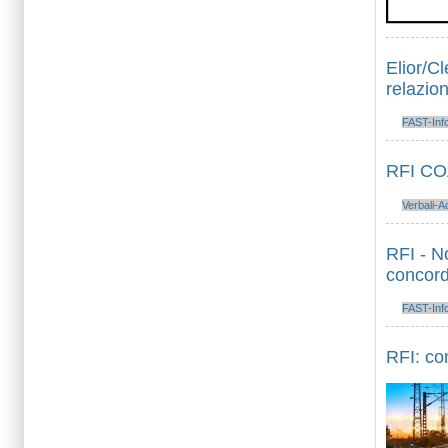
Elior/Cl
relazion
FAST-Inf
RFI CO
Verbali-A
RFI - N
concord
FAST-Inf
RFI: com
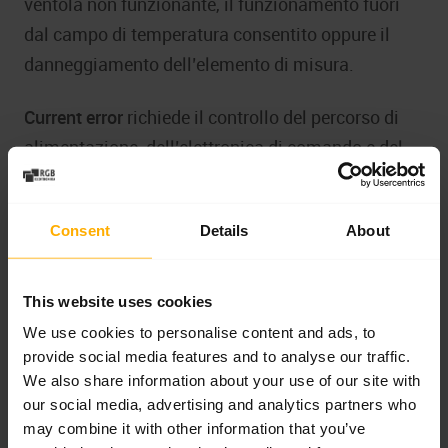
ventola non funzionante, il funzionamento fuori
dal campo di temperatura consentito oppure il
danneggiamento dell’elemento di misura.
Current error
richiede il controllo del percorso di
alimentazione, dell’elettronica di comando e del
carico del sistema LED. Un errore di questo tipo
può essere legato a una corrente di lavoro non
Consent
Details
About
corretta, al danneggiamento della sezione di
potenza, a un problema del modulo LED oppure a
disturbi nel comando.
This website uses cookies
We use cookies to personalise content and ads, to
Fan error
indirizza la diagnostica verso il sistema
provide social media features and to analyse our traffic.
di raffreddamento. Nelle lampade UV LED
We also share information about your use of our site with
our social media, advertising and analytics partners who
raffreddate ad aria, la ventola influisce
may combine it with other information that you’ve
direttamente sulla temperatura del modulo e sulla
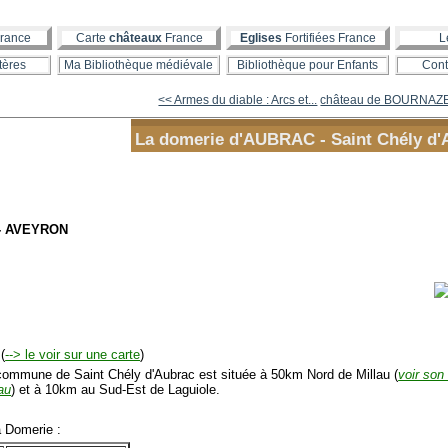
rance
Carte
châteaux
France
Eglises
Fortifiées France
L
tères
Ma Bibliothèque médiévale
Bibliothèque pour Enfants
Cont
<< Armes du diable : Arcs et...
château de BOURNAZ
La domerie d'AUBRAC - Saint Chély d'
 - AVEYRON
(
--> le voir sur une carte
)
mmune de Saint Chély d'Aubrac est située à 50km Nord de Millau (
voir son 
au
) et à 10km au Sud-Est de Laguiole.
 Domerie :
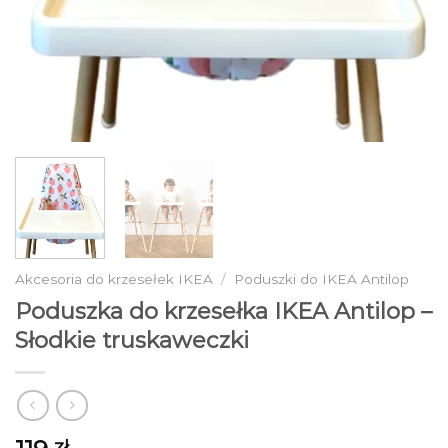
Akcesoria do krzesełek IKEA
/
Poduszki do IKEA Antilop
Poduszka do krzesełka IKEA Antilop –
Słodkie truskaweczki
zł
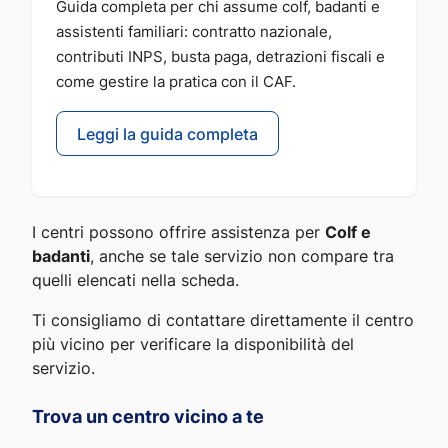
Guida completa per chi assume colf, badanti e
assistenti familiari: contratto nazionale,
contributi INPS, busta paga, detrazioni fiscali e
come gestire la pratica con il CAF.
Leggi la guida completa
I centri possono offrire assistenza per
Colf e
badanti
, anche se tale servizio non compare tra
quelli elencati nella scheda.
Ti consigliamo di contattare direttamente il centro
più vicino per verificare la disponibilità del
servizio.
Trova un centro vicino a te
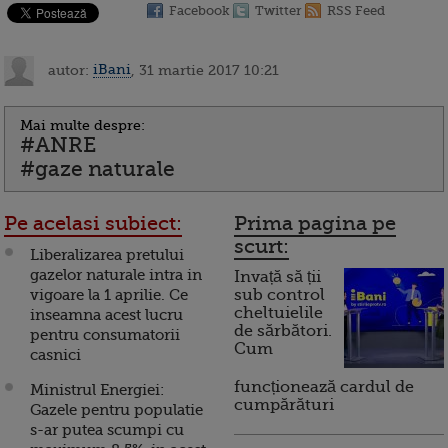
Facebook
Twitter
RSS Feed
autor:
iBani
, 31 martie 2017 10:21
Mai multe despre:
#ANRE
#gaze naturale
Pe acelasi subiect:
Prima pagina pe
scurt:
Liberalizarea pretului
gazelor naturale intra in
Invață să ții
vigoare la 1 aprilie. Ce
sub control
cheltuielile
inseamna acest lucru
de sărbători.
pentru consumatorii
Cum
casnici
funcționează cardul de
Ministrul Energiei:
cumpărături
Gazele pentru populatie
s-ar putea scumpi cu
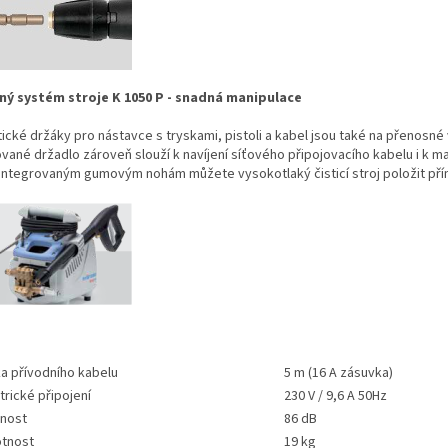
ný systém stroje K 1050 P - snadná manipulace
tické držáky pro nástavce s tryskami, pistoli a kabel jsou také na přenosné
vané držadlo zároveň slouží k navíjení síťového připojovacího kabelu i k ma
 integrovaným gumovým nohám můžete vysokotlaký čisticí stroj položit př
a přívodního kabelu
5 m (16 A zásuvka)
trické připojení
230 V / 9,6 A 50Hz
čnost
86 dB
tnost
19 kg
==============================
TASK TO CARRY OUT ::
Both the first line of the records above and the line containing "quelli elencati nella scheda." belong in the copy; please return them and every line between, exactly, minus the pictures.

RESPONSE BELOW ::
Elior/Cl
relazion
FAST-Inf
RFI CO
Verbali-A
RFI - N
concord
FAST-Inf
RFI: com
ventola non funzionante, il funzionamento fuori
dal campo di temperatura consentito oppure il
danneggiamento dell’elemento di misura.
Current error
richiede il controllo del percorso di
alimentazione, dell’elettronica di comando e del
carico del sistema LED. Un errore di questo tipo
può essere legato a una corrente di lavoro non
Consent
Details
About
corretta, al danneggiamento della sezione di
potenza, a un problema del modulo LED oppure a
disturbi nel comando.
This website uses cookies
We use cookies to personalise content and ads, to
Fan error
indirizza la diagnostica verso il sistema
provide social media features and to analyse our traffic.
di raffreddamento. Nelle lampade UV LED
We also share information about your use of our site with
our social media, advertising and analytics partners who
raffreddate ad aria, la ventola influisce
may combine it with other information that you’ve
direttamente sulla temperatura del modulo e sulla
rance
Carte
châteaux
France
Eglises
Fortifiées France
L
tères
Ma Bibliothèque médiévale
Bibliothèque pour Enfants
Cont
<< Armes du diable : Arcs et...
château de BOURNAZ
La domerie d'AUBRAC - Saint Chély d'
 - AVEYRON
(
--> le voir sur une carte
)
mmune de Saint Chély d'Aubrac est située à 50km Nord de Millau (
voir son 
au
) et à 10km au Sud-Est de Laguiole.
 Domerie :
Akcesoria do krzesełek IKEA
/
Poduszki do IKEA Antilop
Poduszka do krzesełka IKEA Antilop –
Słodkie truskaweczki
zł
Guida completa per chi assume colf, badanti e
assistenti familiari: contratto nazionale,
contributi INPS, busta paga, detrazioni fiscali e
come gestire la pratica con il CAF.
Leggi la guida completa
I centri possono offrire assistenza per
Colf e
badanti
, anche se tale servizio non compare tra
quelli elencati nella scheda.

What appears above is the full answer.